Sternstunden mit „Ulysses“von James Joyce
Die Marathonlesung hat gezeigt: „Ulysses“ist es wert, vorgelesen zu werden.
SALZBURG. „Ulysses“gilt als eines der berühmtesten nicht gelesenen Bücher der Welt. Auf tausend Seiten erzählt James Joyce von einem Tag im Leben des Leopold Bloom und seinen Erlebnissen in Dublin. Bloom besucht einen Pub, geht auf eine Beerdigung, grämt sich über die Affäre seiner Frau Molly, trifft den Lehrer Stephen Dedalus, diskutiert über Gott und die Welt und kauft eine Seife. Es geht also um alles und nichts. Dass dieses für viele als unlesbar geltende Buch aber nicht un-vorlesbar ist, wurde in der Nacht auf Freitag bei der Marathonlesung im Salzburger Landestheater bewiesen.

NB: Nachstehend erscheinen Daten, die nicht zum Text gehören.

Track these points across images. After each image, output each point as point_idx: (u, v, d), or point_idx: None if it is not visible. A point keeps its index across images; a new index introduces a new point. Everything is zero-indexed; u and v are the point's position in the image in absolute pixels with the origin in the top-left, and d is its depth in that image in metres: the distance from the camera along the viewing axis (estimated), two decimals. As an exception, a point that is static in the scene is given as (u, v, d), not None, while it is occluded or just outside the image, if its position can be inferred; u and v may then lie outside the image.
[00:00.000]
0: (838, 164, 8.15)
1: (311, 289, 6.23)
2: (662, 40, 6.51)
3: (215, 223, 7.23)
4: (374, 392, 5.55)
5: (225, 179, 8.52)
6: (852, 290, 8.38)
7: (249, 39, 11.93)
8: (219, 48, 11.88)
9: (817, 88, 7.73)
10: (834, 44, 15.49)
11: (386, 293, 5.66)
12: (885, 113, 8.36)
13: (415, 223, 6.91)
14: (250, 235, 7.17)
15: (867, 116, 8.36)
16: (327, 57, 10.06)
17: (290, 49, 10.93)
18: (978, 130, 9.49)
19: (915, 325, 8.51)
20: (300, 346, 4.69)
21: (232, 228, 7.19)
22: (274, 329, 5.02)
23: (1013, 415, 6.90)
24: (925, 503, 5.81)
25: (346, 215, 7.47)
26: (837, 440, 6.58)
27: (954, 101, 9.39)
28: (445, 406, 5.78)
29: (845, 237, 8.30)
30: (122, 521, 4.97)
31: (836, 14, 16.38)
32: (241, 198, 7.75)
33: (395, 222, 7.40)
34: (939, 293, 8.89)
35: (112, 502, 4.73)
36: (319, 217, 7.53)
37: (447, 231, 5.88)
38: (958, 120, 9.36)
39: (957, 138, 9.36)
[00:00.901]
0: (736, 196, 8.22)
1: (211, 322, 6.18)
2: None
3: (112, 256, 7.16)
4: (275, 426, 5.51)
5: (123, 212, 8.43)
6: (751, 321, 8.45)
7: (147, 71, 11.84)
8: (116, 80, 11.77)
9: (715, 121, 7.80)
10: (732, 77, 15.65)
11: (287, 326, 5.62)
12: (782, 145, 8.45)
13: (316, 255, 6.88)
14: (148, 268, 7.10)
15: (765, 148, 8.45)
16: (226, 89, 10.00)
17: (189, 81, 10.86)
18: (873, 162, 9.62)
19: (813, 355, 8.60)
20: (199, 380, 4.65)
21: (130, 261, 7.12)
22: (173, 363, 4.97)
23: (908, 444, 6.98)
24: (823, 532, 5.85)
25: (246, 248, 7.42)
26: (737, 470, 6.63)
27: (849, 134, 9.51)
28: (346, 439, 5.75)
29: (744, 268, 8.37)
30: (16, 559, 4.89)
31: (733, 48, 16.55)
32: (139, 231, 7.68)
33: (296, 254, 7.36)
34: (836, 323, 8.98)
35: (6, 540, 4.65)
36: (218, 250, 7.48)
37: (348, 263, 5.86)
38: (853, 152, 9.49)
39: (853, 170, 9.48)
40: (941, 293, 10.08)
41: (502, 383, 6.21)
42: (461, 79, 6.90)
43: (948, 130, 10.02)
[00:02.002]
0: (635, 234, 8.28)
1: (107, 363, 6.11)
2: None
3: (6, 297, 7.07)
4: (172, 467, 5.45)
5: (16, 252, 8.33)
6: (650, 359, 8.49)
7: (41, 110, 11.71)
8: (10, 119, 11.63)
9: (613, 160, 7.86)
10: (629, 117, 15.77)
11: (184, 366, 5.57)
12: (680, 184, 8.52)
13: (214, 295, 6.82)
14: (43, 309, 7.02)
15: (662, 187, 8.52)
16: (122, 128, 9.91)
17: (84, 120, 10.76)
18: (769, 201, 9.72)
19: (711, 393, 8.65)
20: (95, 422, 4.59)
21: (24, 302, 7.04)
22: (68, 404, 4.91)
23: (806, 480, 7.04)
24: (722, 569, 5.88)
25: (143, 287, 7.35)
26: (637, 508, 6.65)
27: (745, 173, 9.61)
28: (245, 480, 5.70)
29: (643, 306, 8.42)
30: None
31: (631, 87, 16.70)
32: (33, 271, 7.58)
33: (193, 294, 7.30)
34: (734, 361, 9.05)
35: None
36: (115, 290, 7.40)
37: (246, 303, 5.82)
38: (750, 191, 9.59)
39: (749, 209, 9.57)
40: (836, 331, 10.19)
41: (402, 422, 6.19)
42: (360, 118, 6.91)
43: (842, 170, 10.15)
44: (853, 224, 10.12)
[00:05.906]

„Dieser Einfall mit dem jüngsten Tag. Die ganze Bagage aus ihren Gräbern trommeln. Lazarus, komm herfür! Und er kam herfünf, und Pustekuchen. Alles aufstehn! Jüngster Tag! jeder grapscht wie wild nach seiner Leber, seinen Glotzern und den restlichen Siebensachen.“Man könnte dem Schauspieler Burghart Klaußner stundenlang zuhören, wenn er die Gespräche Blooms bei der Beerdigung auf unterhaltend ironische Weise wiedergibt. Er braucht keine wilde Gestik, er setzt hauptsächlich auf seine großartige Erzählerstimme.
Wie er und Corinna Harfouch das erotische Abenteuer von Bloom und dem Mädchen Gerty am Strand lasen, war das Glanzstück des Abends. Als Harfouch säuselte: „Er starrte sie an wie die Schlange seine Beute“, blickte Klaußner verdutzt ins Publikum. Kurz darauf kokettierte er mit der jugendlichen Verführerin.
Harfouch erwies sich mit ihrer lebendigen, ausdrucksstarken Interpretation als die Stimme des Abends. Wie eine Dirigentin stand sie am Pult und bewegte ihre Hände und gar den ganzen Körper zum wechselnden Rhythmus des Textes. Auf einmal schlich Birgit Minichmayr auf die Bühne, schmiegte sich fast wie eine Katze an den Tisch und raunte den Text von Molly Bloom, die auf Nachrichten vom Verehrer wartet: „Für wen sind die Briefe?“
Harfouch, Minichmayr und Klaußner sind allerdings keine „Ulysses“-Neulinge, sondern haben bereits in Hörspielfassungen mitgewirkt. Für Volker Bruch, bekannt aus der Serie „Babylon Berlin“, war es der erste Auftritt bei den Salzburger Festspielen. Zunächst war sein Vortrag noch etwas farblos, wodurch es schwerfiel, sich von ihm und seiner klaren Stimme einfangen zu lassen. Doch auch er las sich warm und gab einen überzeugend nüchternen Stephen Dedalus.
Der vielstimmige „Ulysses“mit seiner Vielzahl von Stilformen verlangt nahezu nach unterschiedlichen Stimmen, die ihn lesen. Jeder der vier Schauspieler verlieh den Charakteren individuelle Färbungen; jeder verwandelte auf seine Art Joyces Text in herrlich rhythmisierte, melodiöse Sprache. Die wechselnde Zusammensetzung – einmal allein, einmal zu zweit, dann sogar alle vier an einem Tisch – sorgte für ein kurzweiliges Festspielerlebnis. Immer wenn im Laufe der bis ein Uhr früh dauernden Lesung das Gefühl der Müdigkeit aufzukommen drohte, wurde das Publikum durch Überraschungsmomente wachgerüttelt und erneut in den Bann des Joyce’schen Textes gezogen.
So wie im vorletzten Kapitel, als Volker Bruch und Burghart Klaußner in Form eines Frage-AntwortSpiels eine Konversation zwischen Bloom und Dedalus auf amüsante Weise wiedergaben. Als kurz nach Mitternacht, also nach über fünf Stunden, noch ein lautes Gelächter durch den Saal geht, wird klar, dass ein von diesen vier Schauspielern vorgelesener „Ulysses“kurzweilig und reich an Überraschungen ist.